> [Required work]:
Please convert the listing below into a Markdown table with the columns Row and Line, numbering each line in order and leaving out blank lines.

□ □ □

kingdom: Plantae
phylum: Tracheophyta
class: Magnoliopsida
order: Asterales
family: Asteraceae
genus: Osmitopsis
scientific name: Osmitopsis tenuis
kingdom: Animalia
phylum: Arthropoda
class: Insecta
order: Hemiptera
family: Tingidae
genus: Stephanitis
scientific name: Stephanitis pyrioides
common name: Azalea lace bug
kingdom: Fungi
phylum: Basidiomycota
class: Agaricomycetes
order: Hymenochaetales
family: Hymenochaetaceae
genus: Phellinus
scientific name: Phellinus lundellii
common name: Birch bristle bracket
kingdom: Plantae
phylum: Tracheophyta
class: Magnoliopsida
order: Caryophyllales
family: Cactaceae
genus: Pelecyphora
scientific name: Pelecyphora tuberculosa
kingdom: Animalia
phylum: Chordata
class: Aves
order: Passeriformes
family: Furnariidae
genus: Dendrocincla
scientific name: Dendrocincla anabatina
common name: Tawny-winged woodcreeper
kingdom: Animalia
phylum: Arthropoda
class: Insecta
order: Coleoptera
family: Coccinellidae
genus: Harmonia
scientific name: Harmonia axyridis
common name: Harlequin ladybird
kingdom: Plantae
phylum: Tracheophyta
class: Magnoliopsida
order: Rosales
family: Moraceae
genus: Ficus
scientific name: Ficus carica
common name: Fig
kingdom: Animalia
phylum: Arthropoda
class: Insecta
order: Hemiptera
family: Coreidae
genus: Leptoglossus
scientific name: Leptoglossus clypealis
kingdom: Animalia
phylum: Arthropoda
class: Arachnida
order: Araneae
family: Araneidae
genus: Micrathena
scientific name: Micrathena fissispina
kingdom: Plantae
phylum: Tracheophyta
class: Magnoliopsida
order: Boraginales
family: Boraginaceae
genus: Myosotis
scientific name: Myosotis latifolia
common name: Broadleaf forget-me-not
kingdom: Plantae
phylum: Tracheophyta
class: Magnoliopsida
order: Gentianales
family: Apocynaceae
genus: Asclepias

□ □ □

> [Correct result]:
| Row | Line |
|---|---|
| 1 | kingdom: Plantae |
| 2 | phylum: Tracheophyta |
| 3 | class: Magnoliopsida |
| 4 | order: Asterales |
| 5 | family: Asteraceae |
| 6 | genus: Osmitopsis |
| 7 | scientific name: Osmitopsis tenuis |
| 8 | kingdom: Animalia |
| 9 | phylum: Arthropoda |
| 10 | class: Insecta |
| 11 | order: Hemiptera |
| 12 | family: Tingidae |
| 13 | genus: Stephanitis |
| 14 | scientific name: Stephanitis pyrioides |
| 15 | common name: Azalea lace bug |
| 16 | kingdom: Fungi |
| 17 | phylum: Basidiomycota |
| 18 | class: Agaricomycetes |
| 19 | order: Hymenochaetales |
| 20 | family: Hymenochaetaceae |
| 21 | genus: Phellinus |
| 22 | scientific name: Phellinus lundellii |
| 23 | common name: Birch bristle bracket |
| 24 | kingdom: Plantae |
| 25 | phylum: Tracheophyta |
| 26 | class: Magnoliopsida |
| 27 | order: Caryophyllales |
| 28 | family: Cactaceae |
| 29 | genus: Pelecyphora |
| 30 | scientific name: Pelecyphora tuberculosa |
| 31 | kingdom: Animalia |
| 32 | phylum: Chordata |
| 33 | class: Aves |
| 34 | order: Passeriformes |
| 35 | family: Furnariidae |
| 36 | genus: Dendrocincla |
| 37 | scientific name: Dendrocincla anabatina |
| 38 | common name: Tawny-winged woodcreeper |
| 39 | kingdom: Animalia |
| 40 | phylum: Arthropoda |
| 41 | class: Insecta |
| 42 | order: Coleoptera |
| 43 | family: Coccinellidae |
| 44 | genus: Harmonia |
| 45 | scientific name: Harmonia axyridis |
| 46 | common name: Harlequin ladybird |
| 47 | kingdom: Plantae |
| 48 | phylum: Tracheophyta |
| 49 | class: Magnoliopsida |
| 50 | order: Rosales |
| 51 | family: Moraceae |
| 52 | genus: Ficus |
| 53 | scientific name: Ficus carica |
| 54 | common name: Fig |
| 55 | kingdom: Animalia |
| 56 | phylum: Arthropoda |
| 57 | class: Insecta |
| 58 | order: Hemiptera |
| 59 | family: Coreidae |
| 60 | genus: Leptoglossus |
| 61 | scientific name: Leptoglossus clypealis |
| 62 | kingdom: Animalia |
| 63 | phylum: Arthropoda |
| 64 | class: Arachnida |
| 65 | order: Araneae |
| 66 | family: Araneidae |
| 67 | genus: Micrathena |
| 68 | scientific name: Micrathena fissispina |
| 69 | kingdom: Plantae |
| 70 | phylum: Tracheophyta |
| 71 | class: Magnoliopsida |
| 72 | order: Boraginales |
| 73 | family: Boraginaceae |
| 74 | genus: Myosotis |
| 75 | scientific name: Myosotis latifolia |
| 76 | common name: Broadleaf forget-me-not |
| 77 | kingdom: Plantae |
| 78 | phylum: Tracheophyta |
| 79 | class: Magnoliopsida |
| 80 | order: Gentianales |
| 81 | family: Apocynaceae |
| 82 | genus: Asclepias |